--- START ---

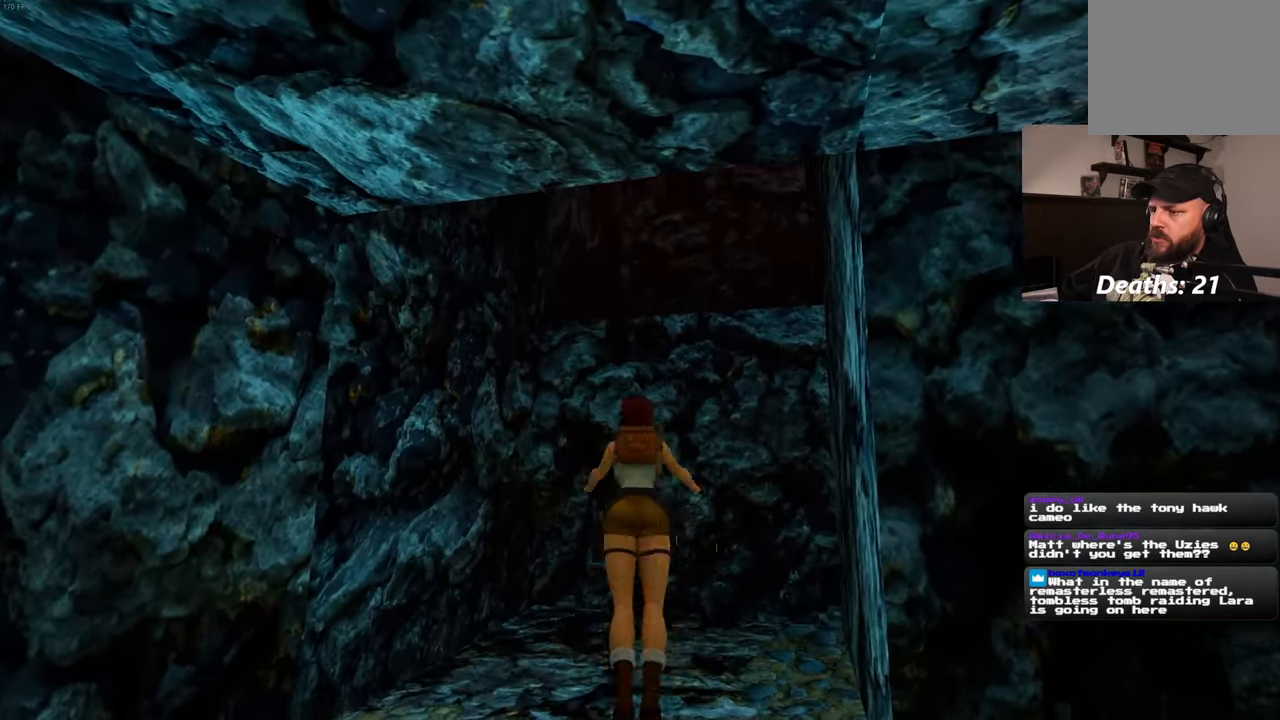
{"buttons": [], "left_stick": "center", "right_stick": "center", "events": [[17, "SQUARE", "up"]]}
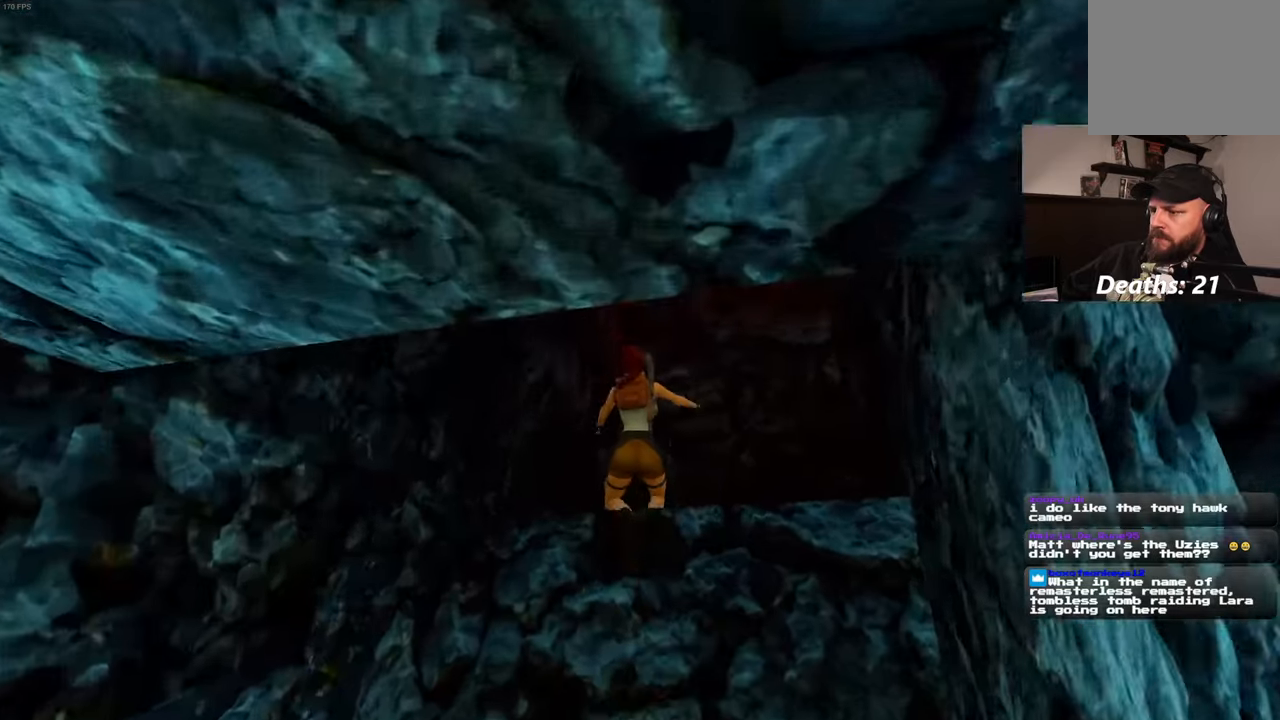
{"buttons": ["SQUARE"], "left_stick": "up", "right_stick": "center", "events": [[267, "SQUARE", "down"], [350, "left_stick", "up"]]}
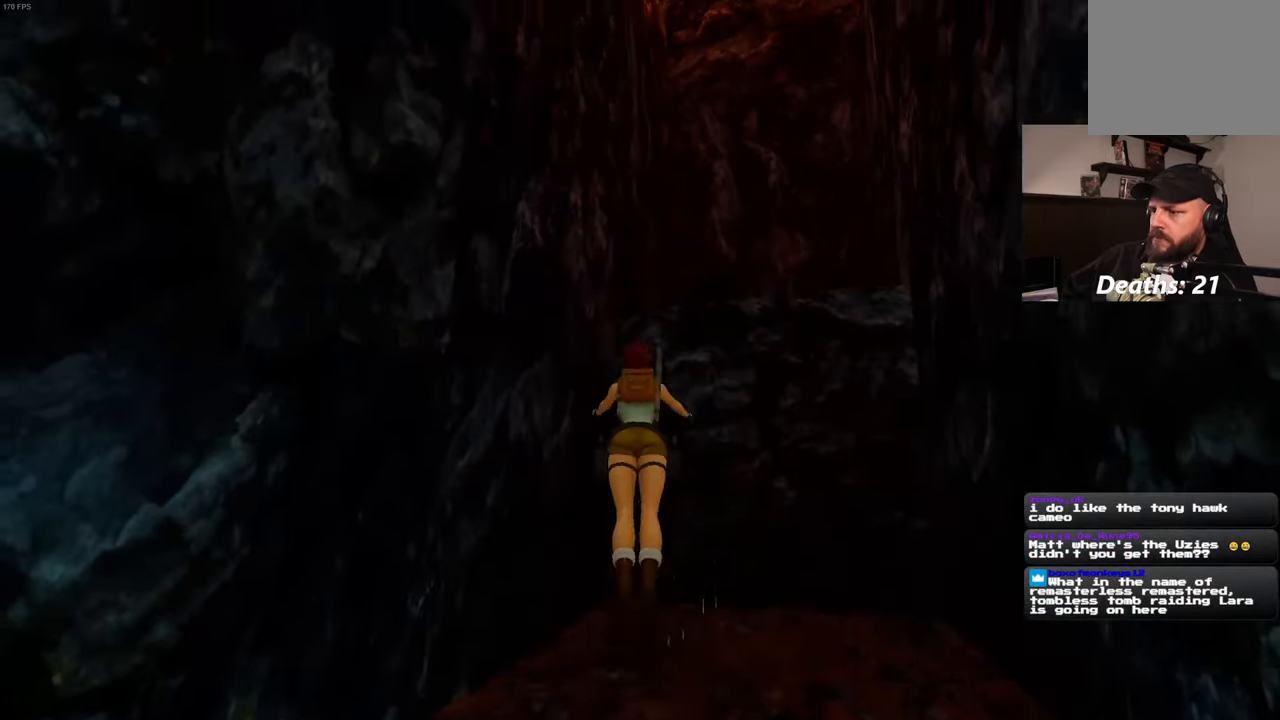
{"buttons": [], "left_stick": "center", "right_stick": "center", "events": [[117, "SQUARE", "up"], [184, "left_stick", "center"]]}
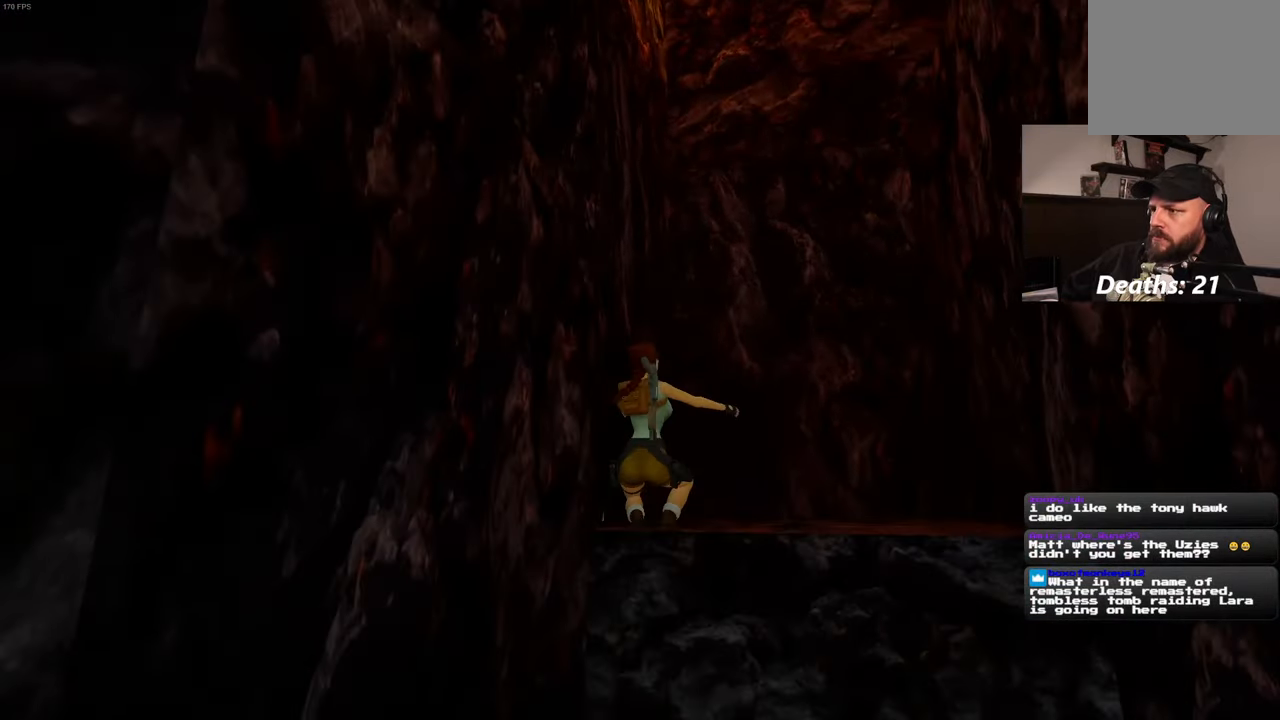
{"buttons": [], "left_stick": "up-right", "right_stick": "center", "events": [[150, "right_stick", "right"], [234, "right_stick", "up-right"], [350, "left_stick", "up-right"], [400, "right_stick", "center"]]}
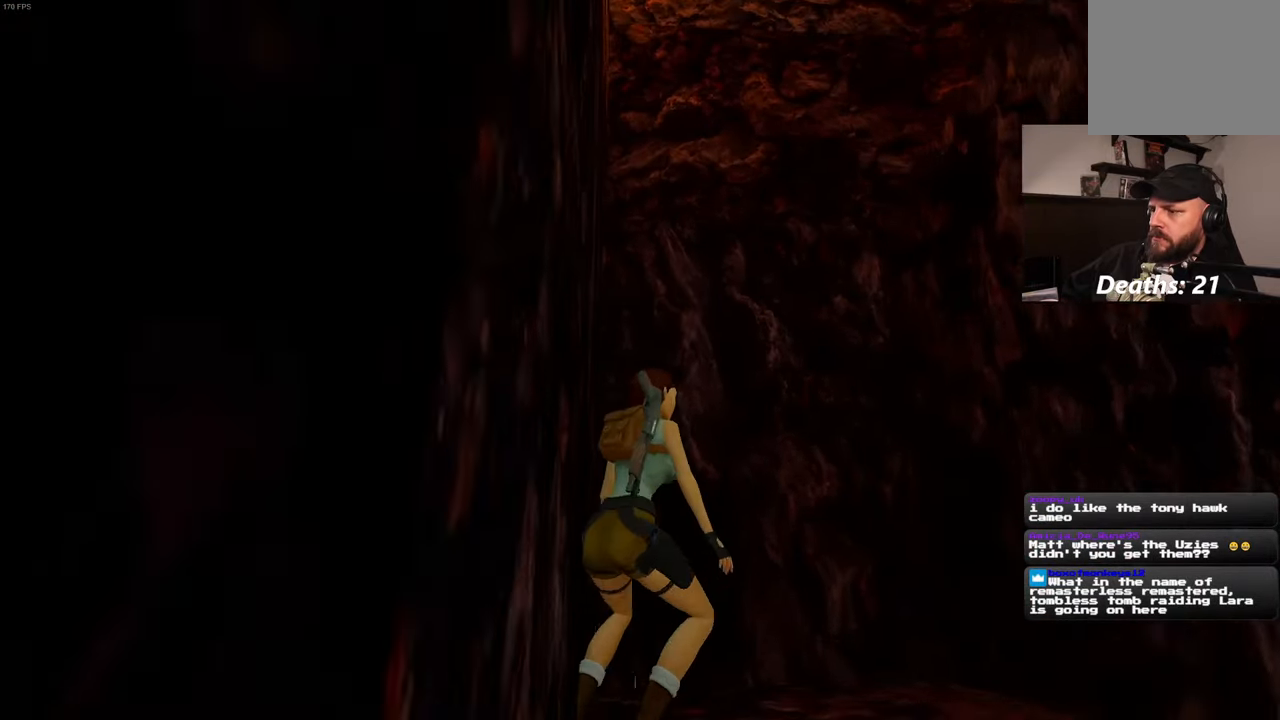
{"buttons": [], "left_stick": "center", "right_stick": "center", "events": [[300, "left_stick", "center"]]}
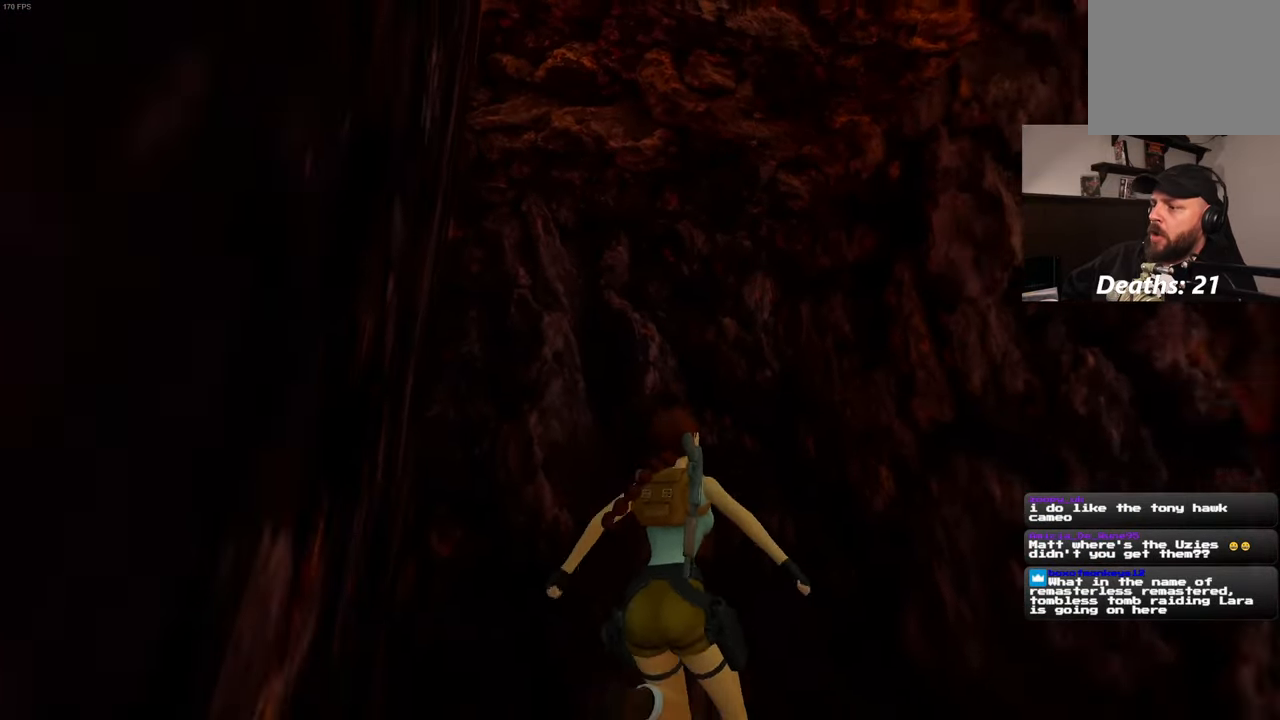
{"buttons": [], "left_stick": "up-right", "right_stick": "center", "events": [[150, "right_stick", "right"], [184, "left_stick", "right"], [384, "left_stick", "up-right"], [467, "right_stick", "center"]]}
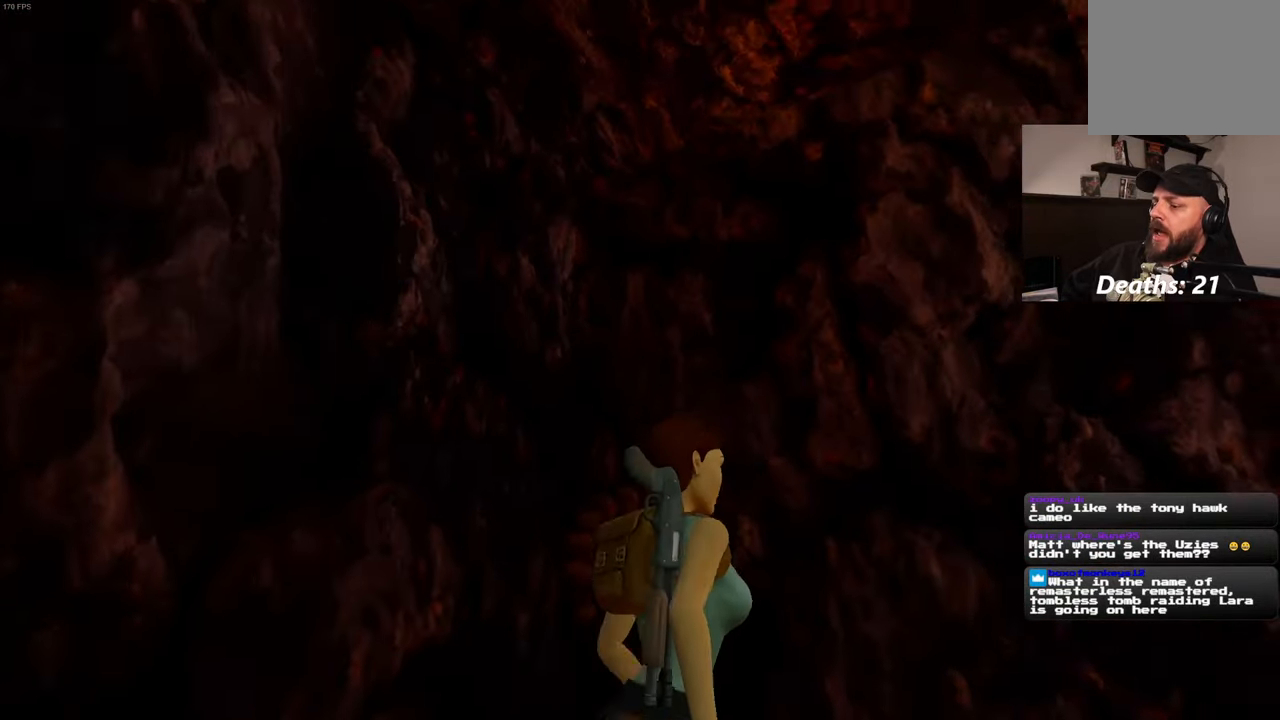
{"buttons": [], "left_stick": "up", "right_stick": "center", "events": [[167, "left_stick", "up"]]}
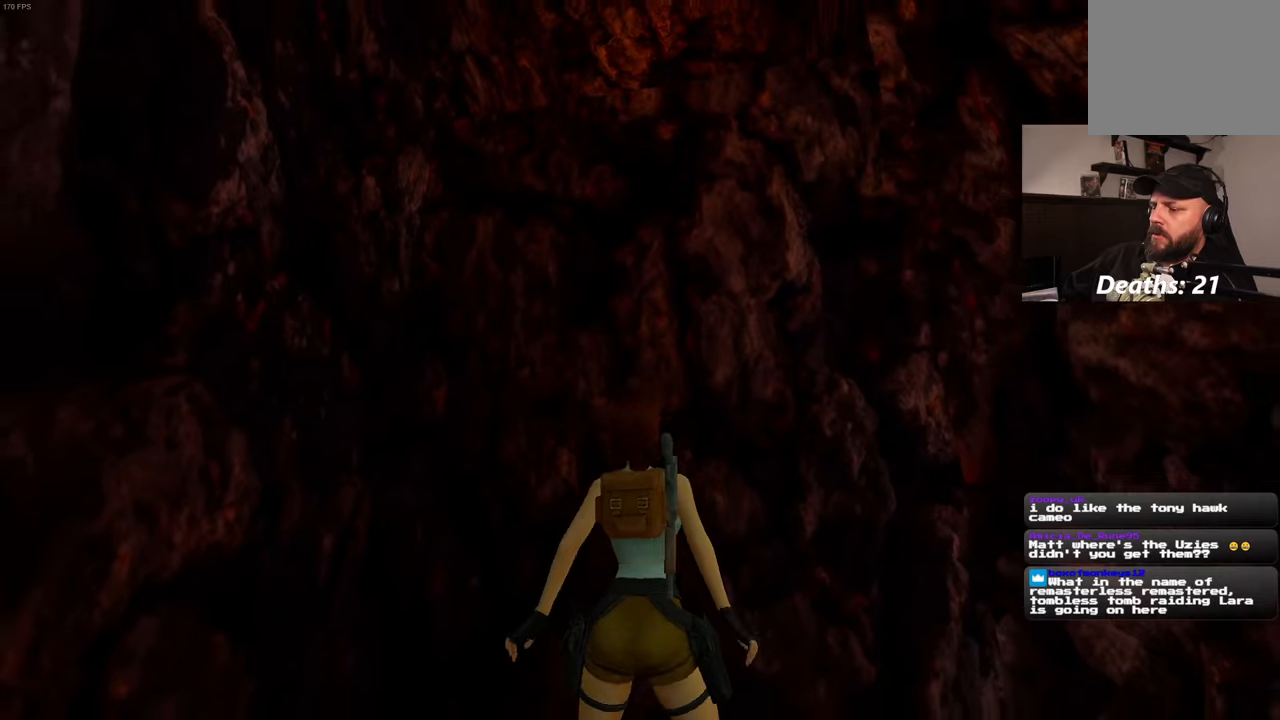
{"buttons": [], "left_stick": "up", "right_stick": "center", "events": []}
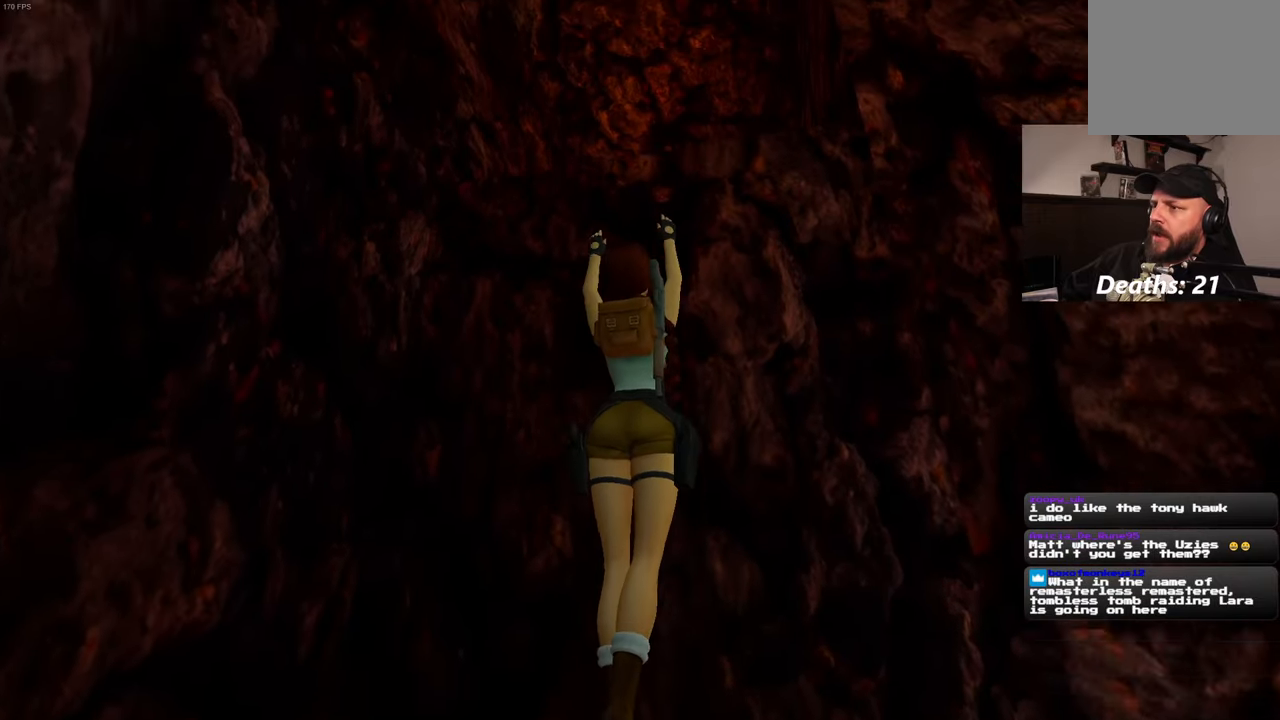
{"buttons": [], "left_stick": "up", "right_stick": "center", "events": []}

--- END ---

## [What the task asks]
Copy the records exactly as they appear, excluding images.

## [Task result]
{"buttons": [], "left_stick": "center", "right_stick": "center", "events": [[17, "SQUARE", "up"]]}
{"buttons": ["SQUARE"], "left_stick": "up", "right_stick": "center", "events": [[267, "SQUARE", "down"], [350, "left_stick", "up"]]}
{"buttons": [], "left_stick": "center", "right_stick": "center", "events": [[117, "SQUARE", "up"], [184, "left_stick", "center"]]}
{"buttons": [], "left_stick": "up-right", "right_stick": "center", "events": [[150, "right_stick", "right"], [234, "right_stick", "up-right"], [350, "left_stick", "up-right"], [400, "right_stick", "center"]]}
{"buttons": [], "left_stick": "center", "right_stick": "center", "events": [[300, "left_stick", "center"]]}
{"buttons": [], "left_stick": "up-right", "right_stick": "center", "events": [[150, "right_stick", "right"], [184, "left_stick", "right"], [384, "left_stick", "up-right"], [467, "right_stick", "center"]]}
{"buttons": [], "left_stick": "up", "right_stick": "center", "events": [[167, "left_stick", "up"]]}
{"buttons": [], "left_stick": "up", "right_stick": "center", "events": []}
{"buttons": [], "left_stick": "up", "right_stick": "center", "events": []}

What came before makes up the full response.